As a class the fugitives in the towns, as in the country, were accounted steady and industrious, and their dwellings were said to be "generally superior to those of the Irish, or other foreign emigrants of the laboring class," and "far superior to the negro huts upon slave plantations, which many of them formerly inhabited."[668] Dr. J. Wilson Moore, of Philadelphia, visited the refugee communities in various Canadian towns, for example at Chatham, London and Wilberforce, and was favorably impressed with what he saw; with the orderly deportment of the crowds of colored people at Chatham while returning from a celebration of the anniversary of the West Indian emancipation, with the air of neatness and comfort displayed by the homes of the fugitives at London, with the advance from log cabins to brick and frame-houses made by the settlers at Wilberforce.[669] The weight of evidence supplied by Mr. Drew was unquestionably favorable to the view that the refugees were making substantial progress. He found the condition of the colored people in Toronto such as to be a proper cause of satisfaction for the philanthropist; many men in Hamilton were well-to-do; concerning those living in London he learned that some were highly intelligent and respectable, but that others wasted their time and neglected their opportunities; he noted that there was great activity among the negroes at Chatham, where they engaged in a large variety of manual pursuits; at Windsor, almost all the members of this class had comfortable homes, and some owned neat and handsome houses; at Sandwich a few were house-owners, the rest were tenants; in Amherstburg the assurance was given that the colored people of Canada were doing better than the free negroes in the United States; the settlers at New Canaan were reported to be making extraordinary progress, considering the length of time they had lived there; and out of a colored population of seventy-eight at Gosfield all of the heads of families, with two or three exceptions, were freeholders.[670] Dr. Howe, who visited the houses of the colored people in the outskirts of Chatham and other large places, described them as being for the most part small and tidy two-story houses with garden lots about them, neatly furnished, the tables decently spread and plentifully supplied. He was convinced that the fugitive slaves lived better than foreign immigrants in the same region, and clothed their children better.[671]

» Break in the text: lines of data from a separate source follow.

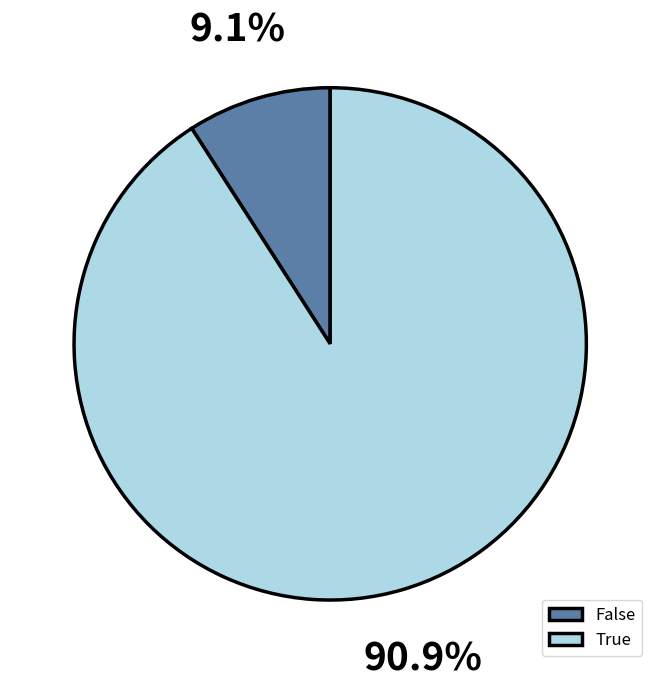

Which has a higher value, True or False?

True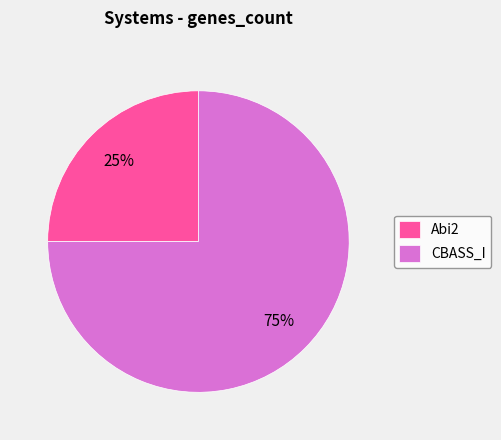

Combined, do CBASS_I and Abi2 account for over 50%?

Yes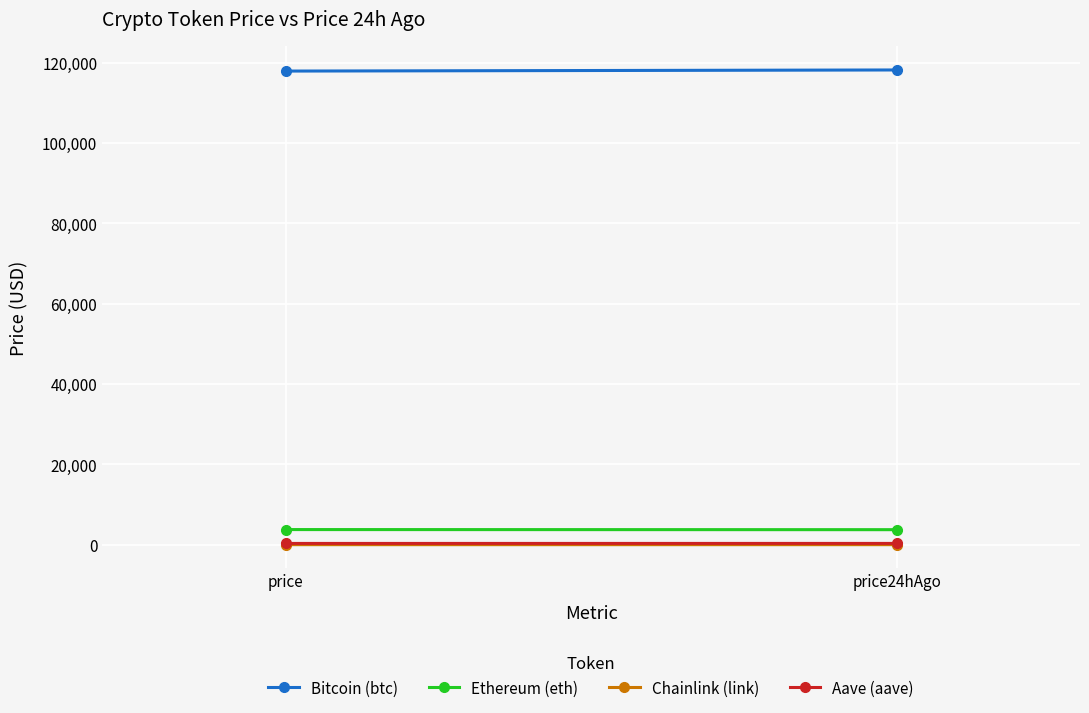

What is the sum of the Bitcoin (btc) values at price and price24hAgo?

236136.0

The relation of the slave to his wife and children was a precarious one in the South, especially in the border region from which most of the Canadian exiles came. Slave-breeding for the Southern market was extensively carried on in Virginia, Kentucky and other border states; slave-traders made frequent trips through this section; and their coming brought consternation, distress and separation to many a slave-family. These and other violations of the domestic ties might be expected to react on the home life of the slave-family, tending to discourage regard for the forms of family life, and to take away incentive to constancy. In view of such degradation it is surprising to note the care taken by many refugees for the formal legitimation of the alliances made by them in slavery. Once secure in their freedom and in their domestic relations, they began to substitute for the marriage after "slave fashion" the legal form of marriage, which they saw observed about them in Canada. Dr. Howe noticed that the fugitives settled themselves in families, respected the sanctity of marriage, and showed a general improvement in morals.[672]